Questo farà sì che dentro quella imprevedibile spirale di violenza dovrà finirci anche lui. Dopo le indagini e la scoperta del corpo di Bunny, piano piano la complicità tra i membri del gruppo inizierà a sfaldarsi, finché non si arriverà al terribile confronto finale, in cui Henry si toglierà la vita con un colpo di pistola alla testa.

Conclusioni

Per tutto il libro ci si rende conto che resta qualcosa di non detto, che sfugge al protagonista, e che verrà rivelato mano a mano nella narrazione; è uno degli aspetti che tiene incollati al romanzo.

Basti pensare alle relazioni tra i protagonisti: in primis si lascia intendere che, durante il rituale dionisiaco, Henry, Camilla, Francis e Charles hanno avuto un’esperienza orgiastica tra di loro; in seguito si scopre l’interesse di Francis per Charles, che rivelerà di aver avuto rapporti sessuali con lui; si rivela l’affetto di Henry per Camilla, Henry, che, sul finale, le dirà – ti amo, e saranno le sue ultime parole; infine, e forse è l’aspetto più perturbante del romanzo, quando vengono i sospetti a Richard – poi confermati da una scena piuttosto erotica – riguardo possibili – certi- rapporti sessuali tra Camilla e il suo gemello Charles.

Da questi intrecci sono esclusi Richard e Bunny. È vero che anche Richard è invaghito di Camilla, ma questo non si tradurrà mai in nulla di concreto. Come se l’esclusione dei due da questo “circolo amoroso” fosse il segno della sostanziale estraneità del primo dal gruppo, e dell’imminente esclusione forzata del secondo.

È facile innamorarsi del mondo tratteggiato da Tartt, di quest’antica università, delle atmosfere autunnali, della patina di gotico che avvolge il tutto.
Per non parlare di un personaggio in particolare: Henry. Su Tik Tok ci sono una valanga di video dedicati a lui. Perché piace tanto? Perché viene presentato come il più intelligente, pragmatico, quello che resta sempre molto controllato e che prende le decisioni nel gruppo. E poi è coltissimo:

«Voglio dormire» dichiarò [Francis], con un melodrammatico roteare delle pupille. «Dormir plutôt que vivre!»
«Dans un sommeil aussi doux qne la mort…» terminò Henry, con un sorriso.
«Cristo, Henry, sai tutto!» disse Francis. «Mi fai schifo.» Si voltò barcollando, allentandosi la cravatta, e uscì dalla stanza.

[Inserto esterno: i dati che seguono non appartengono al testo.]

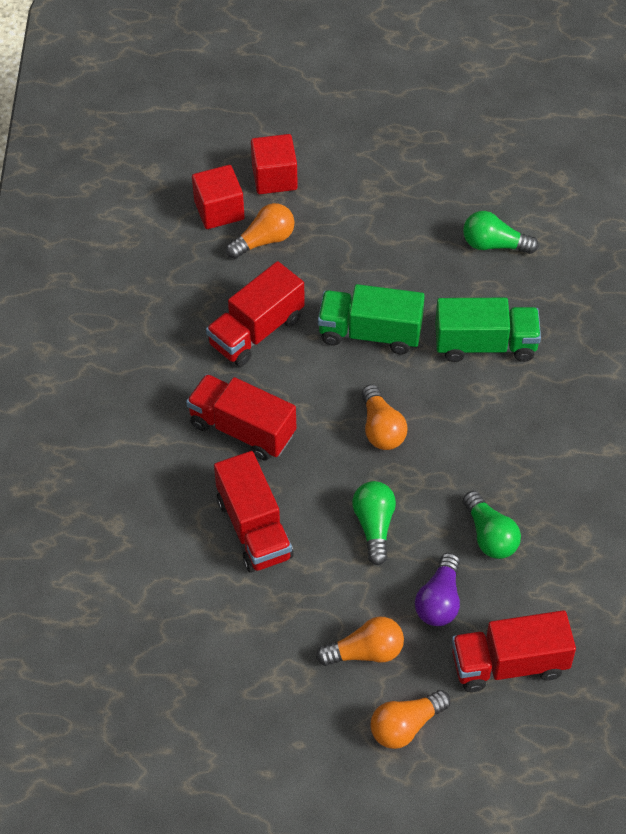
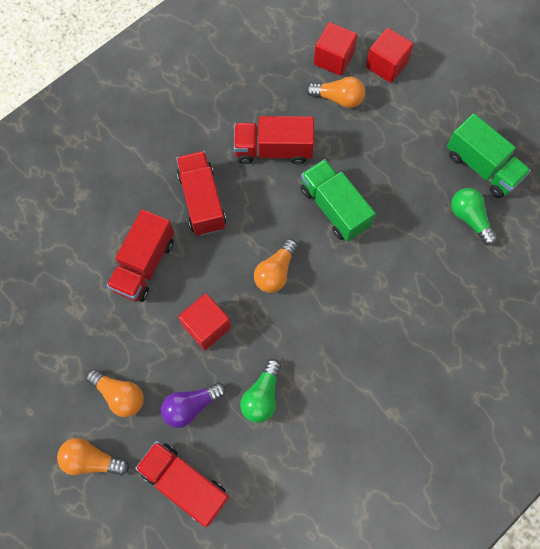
camera: 45 degrees right, 15 degrees up
(374, 526) = (206, 326): green light bulb -> red cube
(485, 344) = (392, 276): green truck -> green truck (482, 167)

Insomma, Dio di illusioni è sicuramente un libro che consiglio, non fatevi spaventare dalle seicento pagine perché si legge piuttosto bene. Non a caso, a suggerirne la pubblicazione all’editore fu niente meno che Breat Easton Ellis, compagno di università di Tartt proprio in un college del Vermont. All’epoca Ellis era già molto autorevole, pur avendo meno di trent’anni, per via del successo dei suoi primi tre romanzi, e in particolare di American Psycho (1991). Probabilmente anche per questo Tartt riuscì a ottenere l’anticipo molto generoso di 450mila dollari per Dio di illusioni, ed è forse per questo che dedicò il romanzo – anche – a Ellis:

For Breat Easton Ellis, whose generosity will never cease to warm my heart.

Rebecca Bibbiani, classe 1999, si è laureata nel 2022 in lettere moderne all’Università di Pisa. Attualmente frequenta la magistrale in italianistica.